PHYS 523 :: Physics Illinois :: University of Illinois at Urbana-Champaign

Instrumentation and Applied Physics Project

Topics to be covered, spanning two semesters

Note: we're still refining the details of topics and assignments! Stay tuned.

Unit 1: Introduction to the course and the projects available to students (1 week).

Try to finish everything in this list by week 2

Discussion of projects;
Self-organization into project groups; choose a project;
Intra-group discussions of scope and techniques appropriate for the project;
Guest lecture: Principles of project management (Dr. Riccardo Longo);
Installation of software tools: Anaconda Python, Arduino IDE, EAGLE PCB, Tinkercad.
Lab exercises
- Modify the Arduino MEGA 2560’s blink program so that it blinks the initials (of your English/American name) in Morse code
- Install and test a BME680 on your breadboard
- On your breadboard, install the following devices (in addition to the BME680 and Arduino): LCD (including 10kΩ trimpot), keypad, and microSD breakout.
- Formulate a tentative project plan and division of project responsibilities with members of your group and discuss with course staff.

Unit 2: Defining the project (2 weeks)

Try to finish everything in this list by week 4

Further discussion of project planning methodology with Dr. Longo;
Identification and further clarification of hardware and software to be used in the project;
Develop a plan for testing/verifying the performance of the project's devices and techniques;
Identify risks and develop stubs of alternative design paths that might be necessary;
Create a draft project timeline, with dependencies;
Procurement: identify sources for parts and materials and enter information into the project’s order tracking system;
Guest lecture: Safety concerns in electrical, chemical, mechanical, and radiological domains;
Begin assembling breadboards and other test facilities (as well as software) for testing performance of project components;
"Technical culture" oral presentation by one group (for example, thermometric methods).
Lab exercises
- Install, set, and read back a DS3231 real time clock.
- Install and read back a GPS module. Use it to set the DS3231 real time clock.
- Write a short text file to your SD card. Copy the file to your laptop, then write a short Python program to read it and display its contents.
- Finish installing all the parts on your breadboard required for your project’s data logger.
- Register an Autodesk user account, then visit the TinkerCad website.
- Write a single bare-bones program that read all your project circuit’s sensors and writes data to a microSD file.
- Write a single bare-bones Python data analysis program that generates histograms and plots of environmental data read by your BME680. Calculate means and RMS widths for these quantities.

Unit 3: Project proposal and review (2 weeks)
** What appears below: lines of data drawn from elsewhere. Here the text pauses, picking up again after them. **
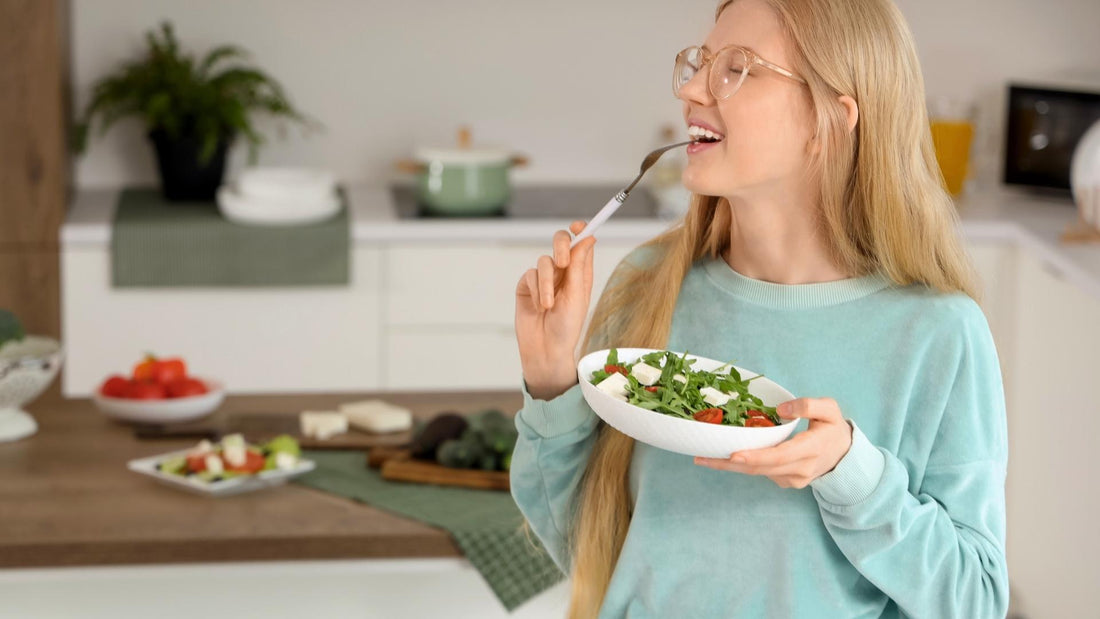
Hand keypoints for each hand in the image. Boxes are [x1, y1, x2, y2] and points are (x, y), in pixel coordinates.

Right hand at [515, 220, 596, 399]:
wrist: (545, 349)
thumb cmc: (567, 327)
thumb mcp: (577, 295)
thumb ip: (580, 265)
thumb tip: (589, 237)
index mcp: (581, 273)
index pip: (581, 244)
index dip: (581, 230)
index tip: (579, 226)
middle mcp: (563, 273)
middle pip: (560, 243)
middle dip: (560, 247)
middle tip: (563, 262)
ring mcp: (544, 278)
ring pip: (544, 261)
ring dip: (547, 283)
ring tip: (549, 305)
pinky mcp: (527, 286)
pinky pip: (530, 275)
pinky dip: (536, 290)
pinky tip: (539, 306)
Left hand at [693, 398, 852, 488]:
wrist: (845, 457)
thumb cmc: (834, 428)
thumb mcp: (830, 410)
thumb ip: (809, 405)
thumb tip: (781, 409)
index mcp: (812, 449)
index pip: (779, 456)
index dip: (755, 457)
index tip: (733, 455)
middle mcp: (800, 469)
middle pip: (760, 469)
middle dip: (729, 464)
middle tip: (702, 457)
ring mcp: (792, 479)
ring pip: (757, 473)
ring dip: (730, 466)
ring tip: (703, 457)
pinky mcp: (785, 482)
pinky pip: (761, 473)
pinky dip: (742, 465)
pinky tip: (723, 456)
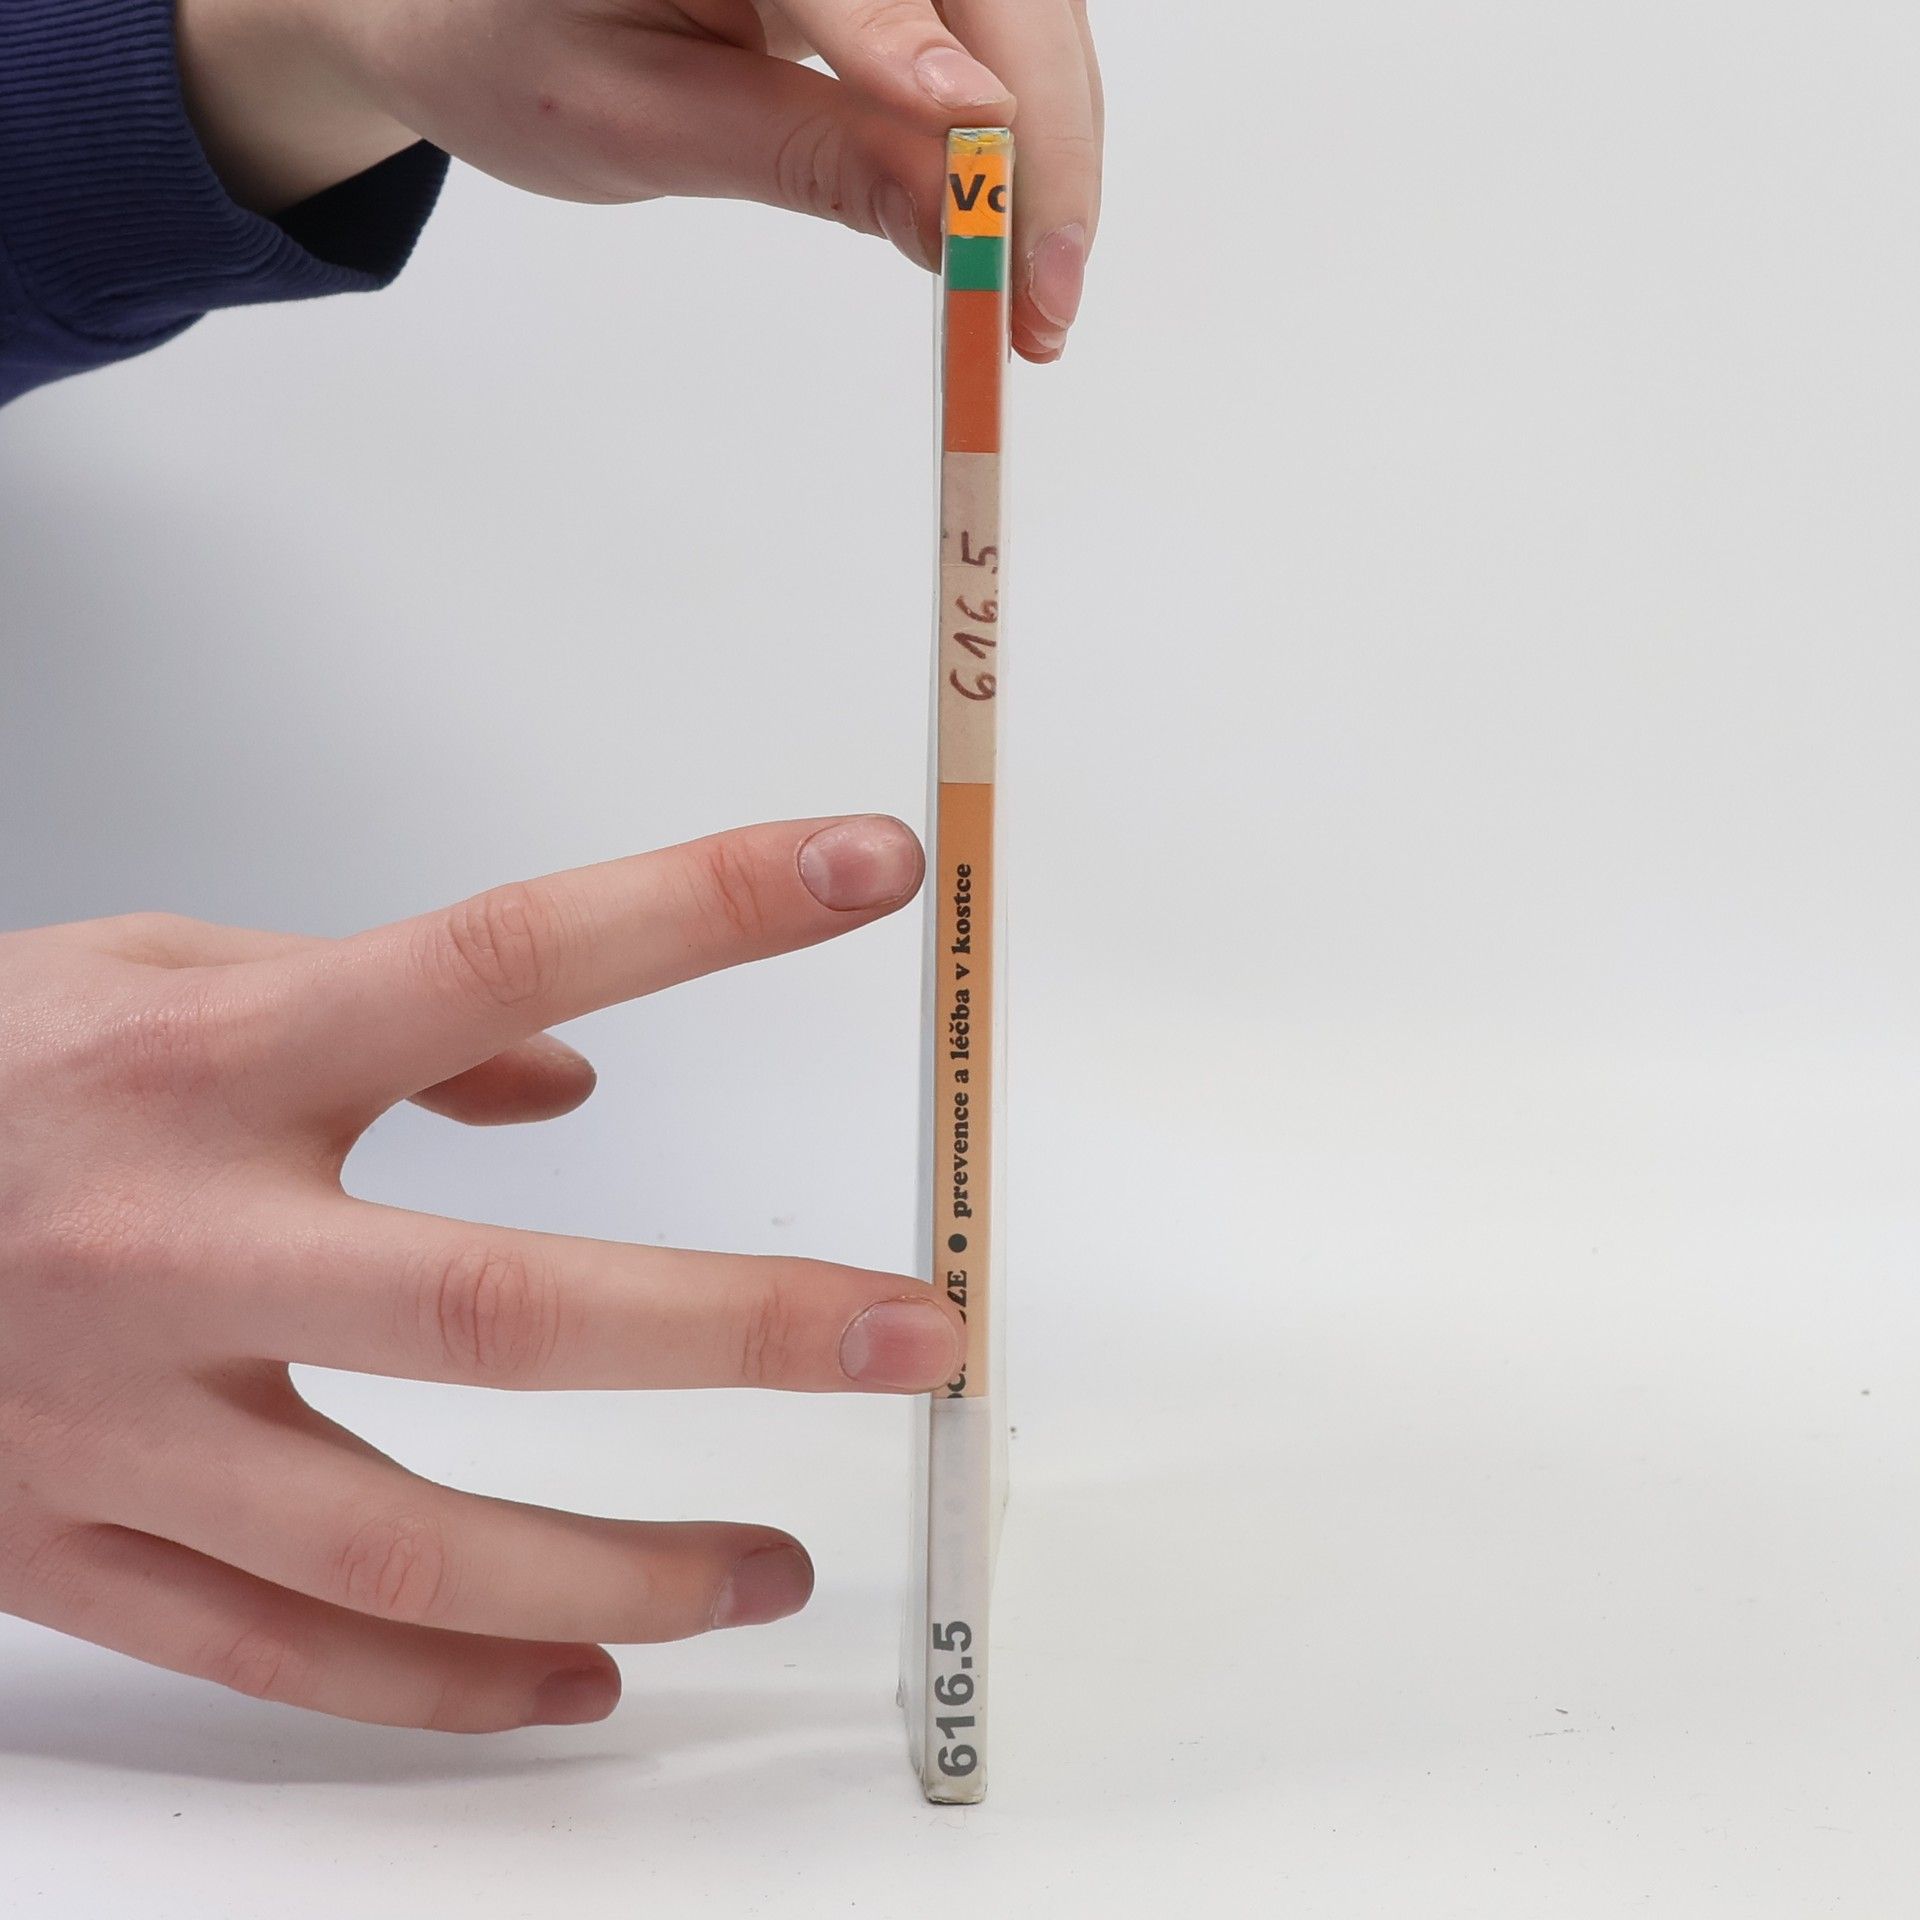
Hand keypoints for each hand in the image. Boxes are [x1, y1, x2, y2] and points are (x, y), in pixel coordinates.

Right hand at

Create a formal written project proposal that includes timelines, risk, budget estimates, and calibration plans;
Guest lecture: Clarity in oral and written presentations;
Project review: Public (to the class) oral presentation of project; public project peer review by another student group (and course instructors);
Project revision in response to review;
"Technical culture" oral presentation by one group.

Unit 4: Component tests (4 weeks)

Measure performance of components that are proposed for inclusion in the project;
Downselect as necessary, and define the final configuration of a prototype for the project;
"Technical culture" oral presentation by one group.

Unit 5: Prototyping (4 weeks)

Build all prototypes necessary for the project, including controlling software packages;
Guest lecture: Building a professional portfolio;
Field test everything, including preliminary analysis of the data obtained, and calibration of devices;
Guest lecture: Intellectual property and nondisclosure agreements;
"Technical culture" oral presentation by one group.

Unit 6: Project status review (2 weeks)

Create a formal written project status document that includes results to date and differences between the plan submitted in the project proposal and the actual work performed;
Oral presentation of project status (to the extent allowed by various non-disclosure agreements);
Project review: peer review by another group (and course instructors);
Project revision in response to review;
"Technical culture" oral presentation by one group.

Unit 7: Project construction (4 weeks)

Design and fabricate any printed circuit boards necessary, then construct robust versions of the breadboarded prototypes;
Design and fabricate (by 3D printing when possible) cases, housings, enclosures, etc., for the project hardware;
Field test the project;
"Technical culture" oral presentation by one group.

Unit 8: Data and preliminary analysis (2 weeks)

Take data
Run preliminary analyses of the data to verify data validity;
"Technical culture" oral presentation by one group.

Unit 9: Analysis (4 weeks)

Perform an extensive analysis (in close consultation with course instructors) of all data;
Guest lecture: Legal, cultural, and regulatory issues in international collaboration;
Guest lecture: Matters of scale: managing a billion-dollar project;
Write a first draft of a final project report;
"Technical culture" oral presentation by one group.

Unit 10: Outcomes (3 weeks)

Write a second draft project report after feedback from instructors;
Oral presentation of project status (to the extent allowed by various non-disclosure agreements);
Project review: peer review by another group (and course instructors);
Write final draft project report.